Gerechtigkeit in diesem Bereich ist sicher schwer zu bekommen, trotzdem muss unsere Gesellschaft das Thema weiterhin ehrlich diskutieren, anstatt lächerlicherweise Ballermann-Songs verbieten zu wollen.

Meiner Meinung nach sollte Prostitution in Deutschland weiterhin erlaubt sein. Unser Land muss sich aber ehrlich machen. Ganz sicher ist der Status Quo oft massiv menschenverachtend.

Sollte, könnte es staatliche Bordelle geben, die das Ganze ins richtige Licht rücken? Könnten hier weibliche Beamtinnen Zimmer staatlich vermieten, damit gewährleistet ist, dass die Sexarbeiterinnen ihr Geld wirklich für sich verdienen und nicht den Klischee-AMG irgendeines Brutalos finanzieren?

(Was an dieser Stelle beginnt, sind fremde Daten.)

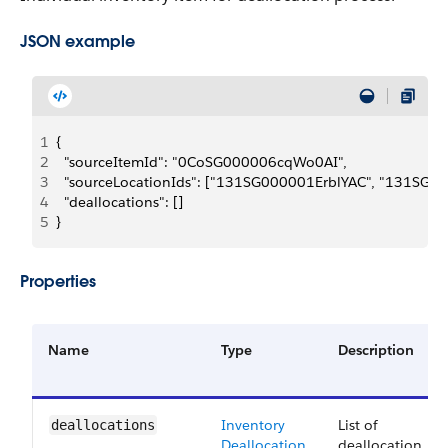
JSON example
1
{
2
  "sourceItemId": "0CoSG000006cqWo0AI",
3
  "sourceLocationIds": ["131SG000001ErblYAC", "131SG0
4
  "deallocations": []
5
}
Properties
Name
Type
Description
Inventory
List of
deallocations
Deallocation
deallocation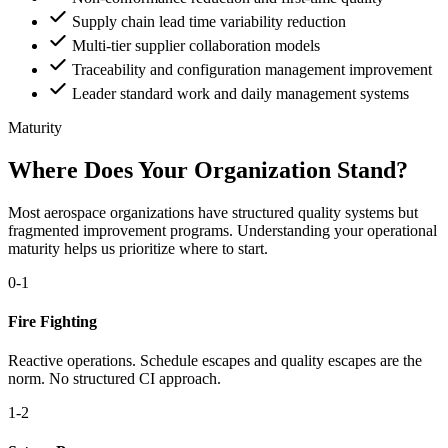
Supply chain lead time variability reduction
Multi-tier supplier collaboration models
Traceability and configuration management improvement
Leader standard work and daily management systems
Maturity
Where Does Your Organization Stand?
Most aerospace organizations have structured quality systems but
fragmented improvement programs. Understanding your operational
maturity helps us prioritize where to start.
0-1
Fire Fighting
Reactive operations. Schedule escapes and quality escapes are the
norm. No structured CI approach.
1-2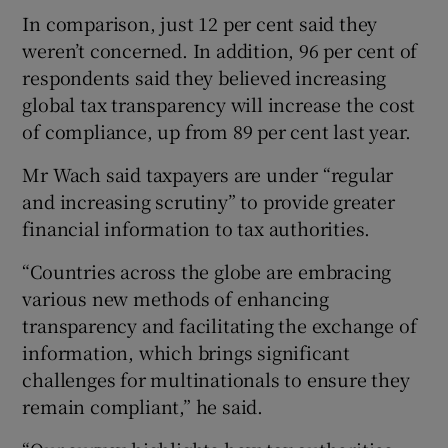
In comparison, just 12 per cent said they
weren’t concerned. In addition, 96 per cent of
respondents said they believed increasing
global tax transparency will increase the cost
of compliance, up from 89 per cent last year.
Mr Wach said taxpayers are under “regular
and increasing scrutiny” to provide greater
financial information to tax authorities.
“Countries across the globe are embracing
various new methods of enhancing
transparency and facilitating the exchange of
information, which brings significant
challenges for multinationals to ensure they
remain compliant,” he said.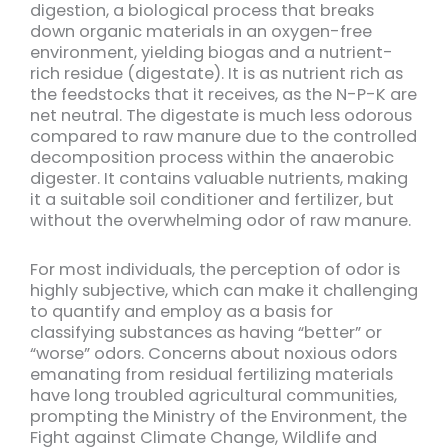
digestion, a biological process that breaks
down organic materials in an oxygen-free
environment, yielding biogas and a nutrient-
rich residue (digestate). It is as nutrient rich as
the feedstocks that it receives, as the N-P-K are
net neutral. The digestate is much less odorous
compared to raw manure due to the controlled
decomposition process within the anaerobic
digester. It contains valuable nutrients, making
it a suitable soil conditioner and fertilizer, but
without the overwhelming odor of raw manure.
For most individuals, the perception of odor is
highly subjective, which can make it challenging
to quantify and employ as a basis for
classifying substances as having “better” or
“worse” odors. Concerns about noxious odors
emanating from residual fertilizing materials
have long troubled agricultural communities,
prompting the Ministry of the Environment, the
Fight against Climate Change, Wildlife and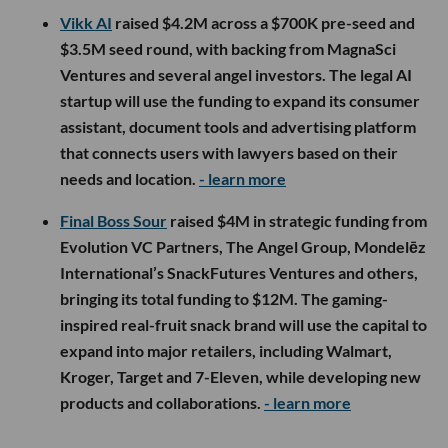
Vikk AI
raised $4.2M across a $700K pre-seed and
$3.5M seed round, with backing from MagnaSci
Ventures and several angel investors. The legal AI
startup will use the funding to expand its consumer
assistant, document tools and advertising platform
that connects users with lawyers based on their
needs and location.
- learn more
Final Boss Sour
raised $4M in strategic funding from
Evolution VC Partners, The Angel Group, Mondelēz
International’s SnackFutures Ventures and others,
bringing its total funding to $12M. The gaming-
inspired real-fruit snack brand will use the capital to
expand into major retailers, including Walmart,
Kroger, Target and 7-Eleven, while developing new
products and collaborations.
- learn more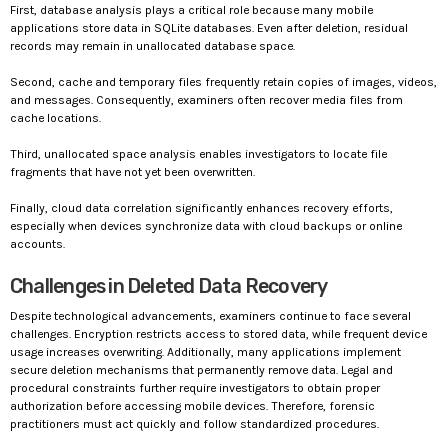
First, database analysis plays a critical role because many mobile
applications store data in SQLite databases. Even after deletion, residual
records may remain in unallocated database space.
Second, cache and temporary files frequently retain copies of images, videos,
and messages. Consequently, examiners often recover media files from
cache locations.
Third, unallocated space analysis enables investigators to locate file
fragments that have not yet been overwritten.
Finally, cloud data correlation significantly enhances recovery efforts,
especially when devices synchronize data with cloud backups or online
accounts.
Challenges in Deleted Data Recovery
Despite technological advancements, examiners continue to face several
challenges. Encryption restricts access to stored data, while frequent device
usage increases overwriting. Additionally, many applications implement
secure deletion mechanisms that permanently remove data. Legal and
procedural constraints further require investigators to obtain proper
authorization before accessing mobile devices. Therefore, forensic
practitioners must act quickly and follow standardized procedures.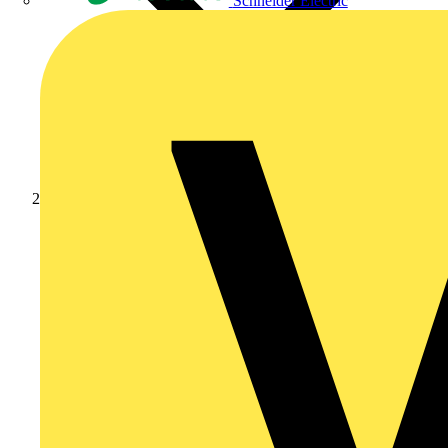
Schneider Electric
Products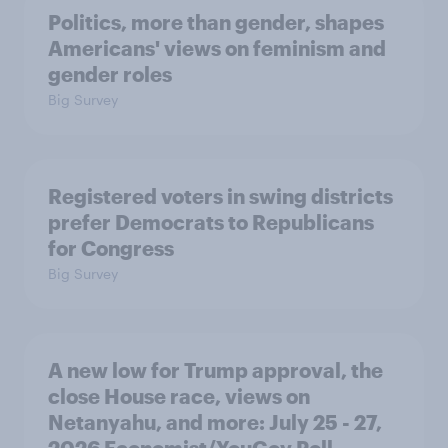
Politics, more than gender, shapes
Americans' views on feminism and
gender roles
Big Survey
Registered voters in swing districts
prefer Democrats to Republicans
for Congress
Big Survey
A new low for Trump approval, the
close House race, views on
Netanyahu, and more: July 25 - 27,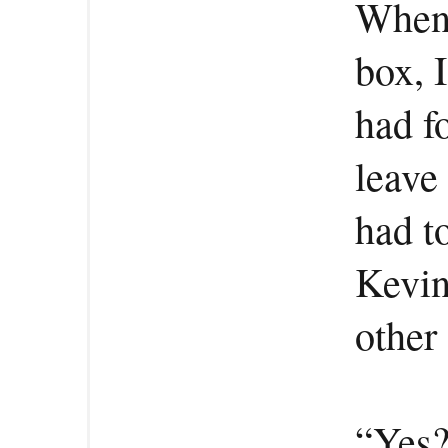
When 
box, I
had f
leave
had to
Kevin
other 
“Yes?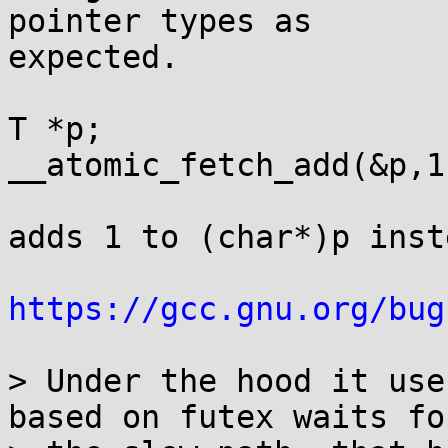
pointer types as

expected.

T *p;

__atomic_fetch_add(&p,1)
adds 1 to (char*)p inst
https://gcc.gnu.org/bug
> Under the hood it use
based on futex waits for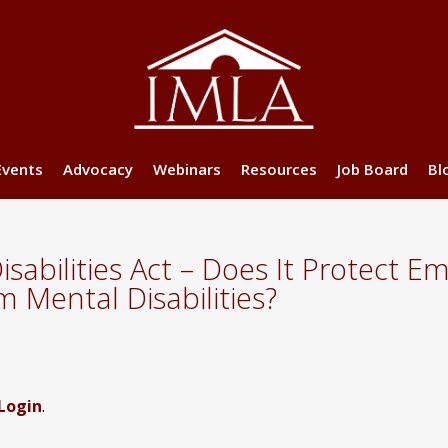
Events
Advocacy
Webinars
Resources
Job Board
Bl
sabilities Act – Does It Protect 
 Mental Disabilities?
Login
.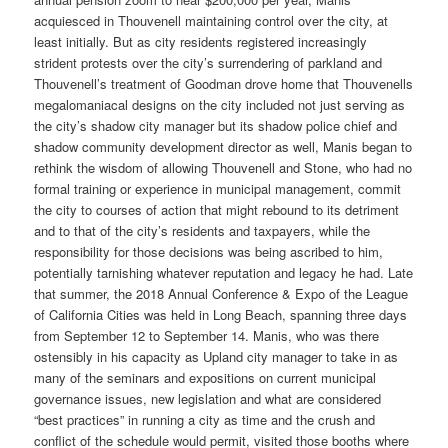
acquiesced in Thouvenell maintaining control over the city, at
least initially. But as city residents registered increasingly
strident protests over the city’s surrendering of parkland and
Thouvenell’s treatment of Goodman drove home that Thouvenells
megalomaniacal designs on the city included not just serving as
the city’s shadow city manager but its shadow police chief and
shadow community development director as well, Manis began to
rethink the wisdom of allowing Thouvenell and Stone, who had no
formal training or experience in municipal management, commit
the city to courses of action that might rebound to its detriment
and to that of the city’s residents and taxpayers, while the
responsibility for those decisions was being ascribed to him,
potentially tarnishing whatever reputation and legacy he had. Late
that summer, the 2018 Annual Conference & Expo of the League
of California Cities was held in Long Beach, spanning three days
from September 12 to September 14. Manis, who was there
ostensibly in his capacity as Upland city manager to take in as
many of the seminars and expositions on current municipal
governance issues, new legislation and what are considered
“best practices” in running a city as time and the crush and
conflict of the schedule would permit, visited those booths where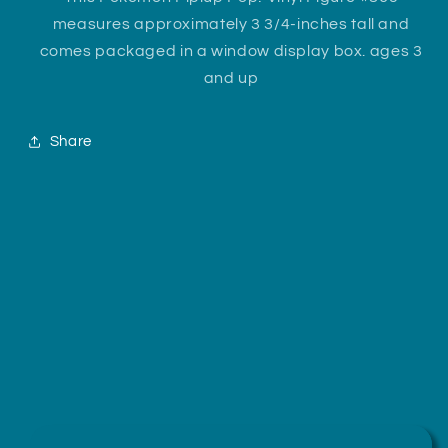
measures approximately 3 3/4-inches tall and
comes packaged in a window display box. ages 3
and up
Share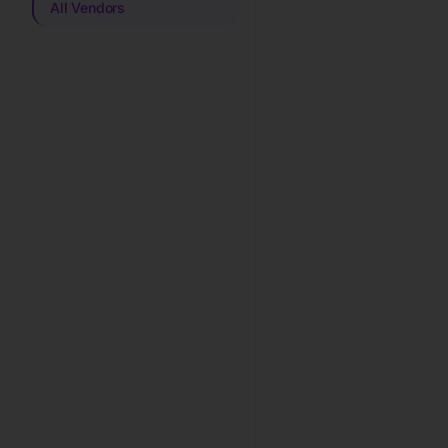
All Vendors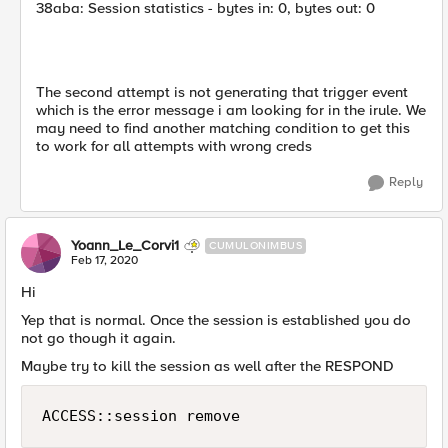
38aba: Session statistics - bytes in: 0, bytes out: 0
The second attempt is not generating that trigger event
which is the error message i am looking for in the irule. We
may need to find another matching condition to get this
to work for all attempts with wrong creds
Reply
Yoann_Le_Corvi1
CUMULONIMBUS
Feb 17, 2020
Hi
Yep that is normal. Once the session is established you do
not go though it again.
Maybe try to kill the session as well after the RESPOND
ACCESS::session remove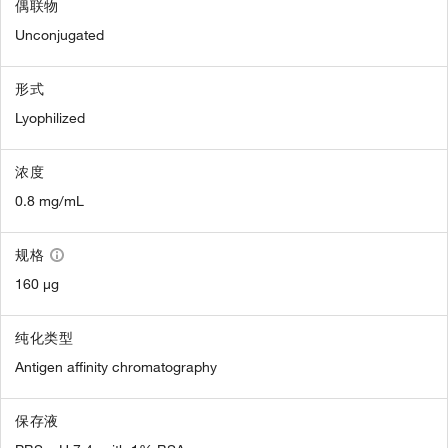
偶联物
Unconjugated
形式
Lyophilized
浓度
0.8 mg/mL
规格
160 µg
纯化类型
Antigen affinity chromatography
保存液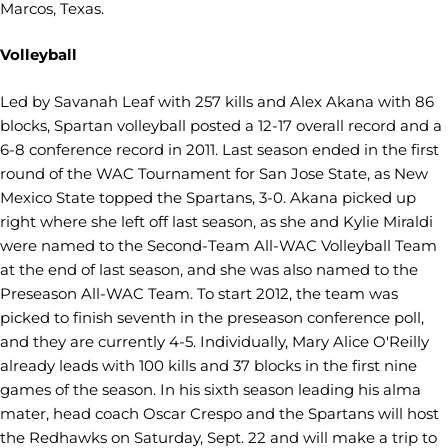
Marcos, Texas.
Volleyball
Led by Savanah Leaf with 257 kills and Alex Akana with 86
blocks, Spartan volleyball posted a 12-17 overall record and a
6-8 conference record in 2011. Last season ended in the first
round of the WAC Tournament for San Jose State, as New
Mexico State topped the Spartans, 3-0. Akana picked up
right where she left off last season, as she and Kylie Miraldi
were named to the Second-Team All-WAC Volleyball Team
at the end of last season, and she was also named to the
Preseason All-WAC Team. To start 2012, the team was
picked to finish seventh in the preseason conference poll,
and they are currently 4-5. Individually, Mary Alice O'Reilly
already leads with 100 kills and 37 blocks in the first nine
games of the season. In his sixth season leading his alma
mater, head coach Oscar Crespo and the Spartans will host
the Redhawks on Saturday, Sept. 22 and will make a trip to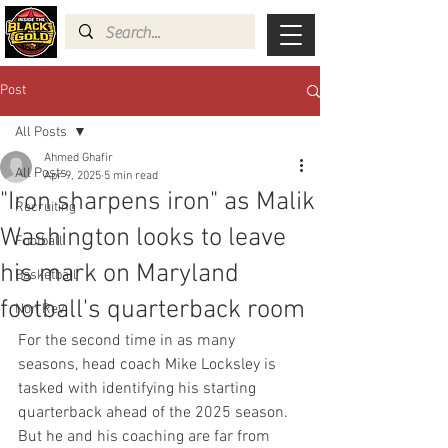
Post
All Posts
Ahmed Ghafir
All Posts
Apr 9, 2025
5 min read
"Iron sharpens iron" as Malik
Recruiting
Washington looks to leave
Football
his mark on Maryland
Basketball
football's quarterback room
Non Rev
For the second time in as many 
seasons, head coach Mike Locksley is 
tasked with identifying his starting 
quarterback ahead of the 2025 season. 
But he and his coaching are far from 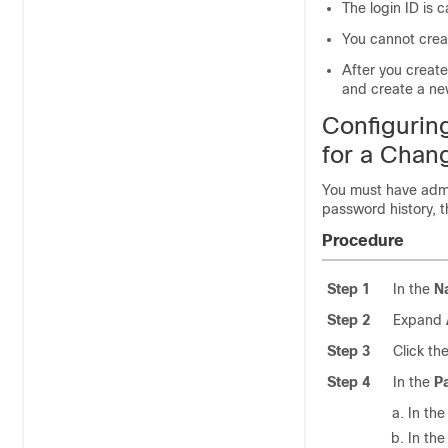
The login ID is 
You cannot creat
After you creat
and create a ne
Configuri
for a Chang
You must have admi
password history, t
Procedure
Step 1
In the
N
Step 2
Expand
Step 3
Click th
Step 4
In the
P
In th
In th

Ein riesiger Struktur-Umsturz wäre das. Oder wäre das jetzt auch Regelwut, so ein offenkundiges Problem anpacken zu wollen? Wäre das moralisch überfrachtet? Schwierig. Ich gebe zu, ich weiß es einfach nicht.

Aber wir haben teilweise so drastische Probleme mit Ungerechtigkeiten und Unmenschlichkeiten, und zwar nicht nur in diesem Rotlicht-Bereich, dass ich es unverhältnismäßig finde, dass ein Teil unserer Jüngeren FFF-Kids so selektiv fokussiert auf das eine Thema „Klima“ ist und sich gegenseitig bestärkt, uns alle im Berufsverkehr durch Hand-Anklebereien auf die Nerven zu gehen.

Also wenn ihr wütend seit: Die Probleme liegen auf der Straße. Ihr müsst sie nur aufheben, müsst euch nicht an selbige betonieren.